Die Hoffnung auf tiefere Prämien gibt der alten Forderung nach einer Einheitskrankenkasse neuen Schwung. Zu diesem Schluss kommt der GFS-Gesundheitsmonitor 2013 im Auftrag von Interpharma.

Trägerverein reicht Unterschriften zur Initiative «Für eine öffentliche Krankenkasse» ein. Bild in Lightbox öffnen.

Bildlegende: Die Initiative «Für eine öffentliche Krankenkasse», eingereicht am 23. Mai 2012 mit über 115.000 Unterschriften. Keystone

Seit längerem ist ein heftiges Ringen um die Einheitskasse im Gang: Der Bundesrat will der SP-Initiative einen Gegenvorschlag entgegenstellen – das Parlament will davon nichts wissen. Nun zeigt eine neue Umfrage des Forschungsinstituts GFS: Im Moment hätte die Einheitskasse beim Volk eine Chance. Am besten zieht dabei die Hoffnung auf tiefere Prämien.

Mobilisierung noch schwach

Der Anteil der Stimmberechtigten, die sicher zur Urne gehen wollen, liegt gemäss Umfrage zurzeit unter einem Drittel. Das Begehren kann damit die Bevölkerung noch wenig mobilisieren. Ein weiteres Drittel will sich tendenziell an der Abstimmung beteiligen.

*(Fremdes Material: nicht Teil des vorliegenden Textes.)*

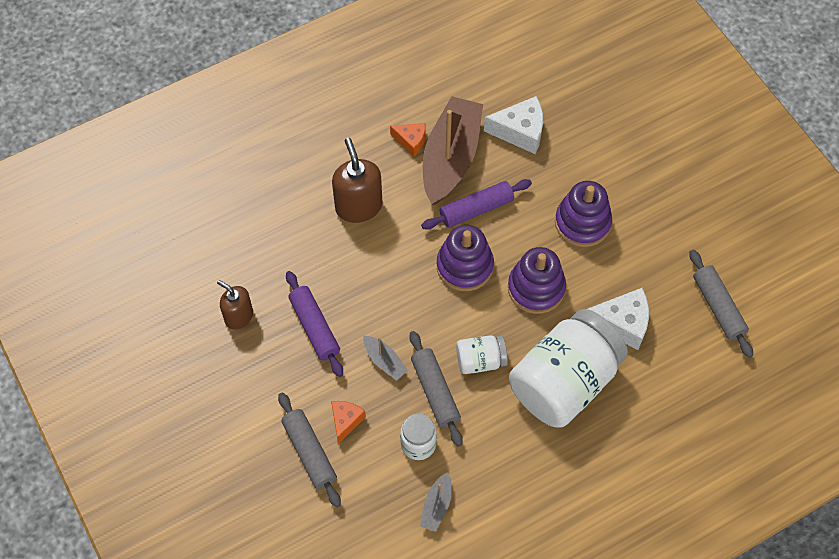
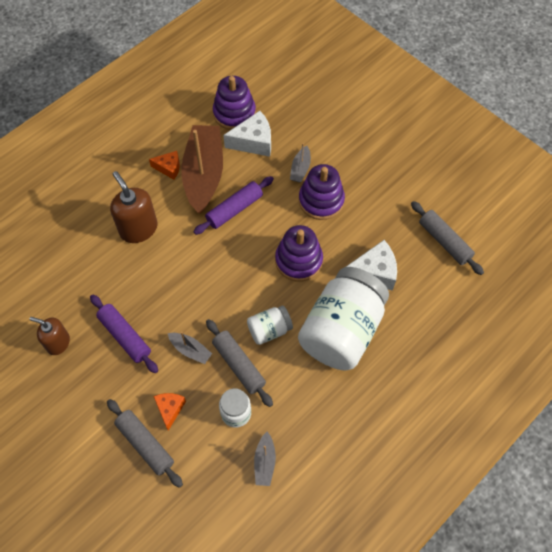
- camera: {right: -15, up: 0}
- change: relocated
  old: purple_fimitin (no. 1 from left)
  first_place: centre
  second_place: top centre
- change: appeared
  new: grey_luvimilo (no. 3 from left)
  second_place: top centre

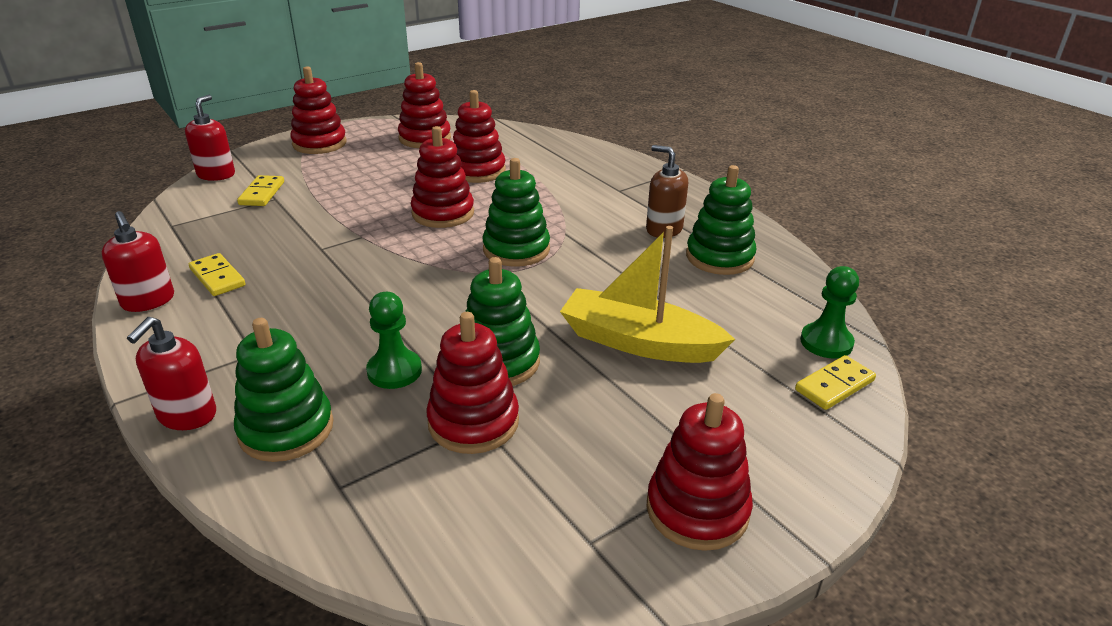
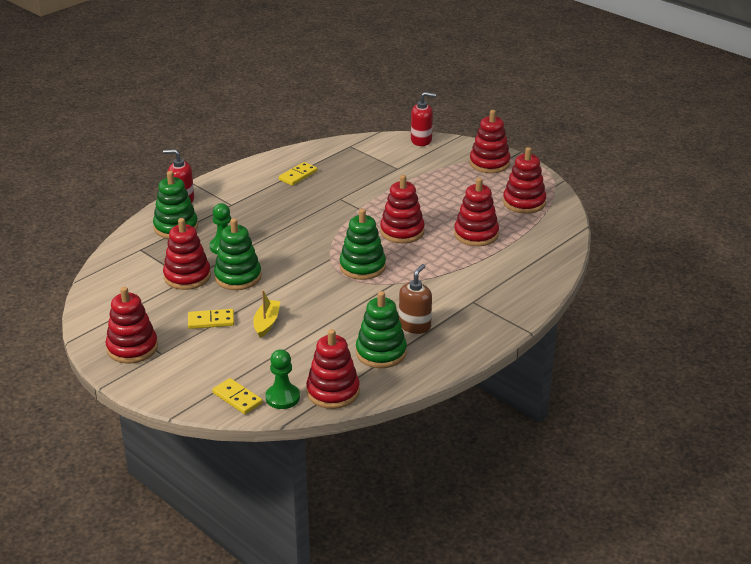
- camera: {right: 80, up: 0}
- change: missing
  old: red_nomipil (no. 1 from left)
  first_place: middle left
- change: relocated
  old: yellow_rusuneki (no. 2 from left in the first image)
  new: yellow_rusuneki (no. 1 from left)
  first_place: top left
  second_place: middle left
- change: size
  old: yellow_luvimilo
  first_place: centre
  second_place: centre
  factor: 0.53
- change: appeared
  new: red_fimitin (no. 3 from left)
  second_place: centre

Unter den Abstimmungswilligen sind die Befürworter einer Einheitskasse aber deutlich in der Mehrheit. Der Zustimmungswert liegt bei 65 Prozent. Nur 28 Prozent würden ein Nein einlegen. Die Befürworter seien gegenwärtig besser mobilisiert, heisst es folglich im Gesundheitsmonitor.

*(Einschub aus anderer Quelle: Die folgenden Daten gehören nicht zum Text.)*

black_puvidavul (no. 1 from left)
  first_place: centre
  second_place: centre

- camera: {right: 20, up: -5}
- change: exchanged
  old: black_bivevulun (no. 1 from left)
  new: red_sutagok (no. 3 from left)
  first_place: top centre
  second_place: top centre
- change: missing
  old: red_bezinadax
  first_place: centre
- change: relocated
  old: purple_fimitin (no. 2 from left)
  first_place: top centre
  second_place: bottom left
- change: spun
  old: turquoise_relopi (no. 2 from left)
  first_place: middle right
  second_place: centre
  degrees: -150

Unter den Befragten, die an der Abstimmung teilnehmen wollen, bleibt eine deutliche Polarisierung bis jetzt aus. Zwar gebe es Unterschiede in den Stimmabsichten zwischen links und rechts, schreibt GFS. Die Mehrheit sei in beiden Lagern auf der Ja-Seite.

Veränderung wird erwartet

Es sei damit zu rechnen, dass sich die verhärtete Situation im Parlament auf die Meinungsbildung der Stimmberechtigten auswirken werde. Konkret rechnet das Forschungsinstitut mit einem Rückgang der Ja-Stimmen in bürgerlichen Wählerschichten. Auch geht es davon aus, dass auf der linken Seite Unschlüssige noch zu Befürworterinnen und Befürwortern werden.

Gute Gründe auf beiden Seiten

Was die Argumente angeht, konstatiert GFS, dass die Seite der Befürworter auf die allgemeine Unzufriedenheit mit den Krankenkassen und den Kosten anspielen kann. Auch die Intransparenz der Informationen der Krankenversicherer könne zum Thema werden. Die Vorlage könne zudem als Schutz der Bevölkerung vor Wirtschaftsinteressen dargestellt werden.

Die Gegner der Initiative haben ebenfalls Argumente: Sie können laut GFS auf Konstanz setzen, denn die Grundversicherung gilt als bewährtes System. Es wird auch befürchtet, bei einer Einheitskasse werde der Service abgebaut.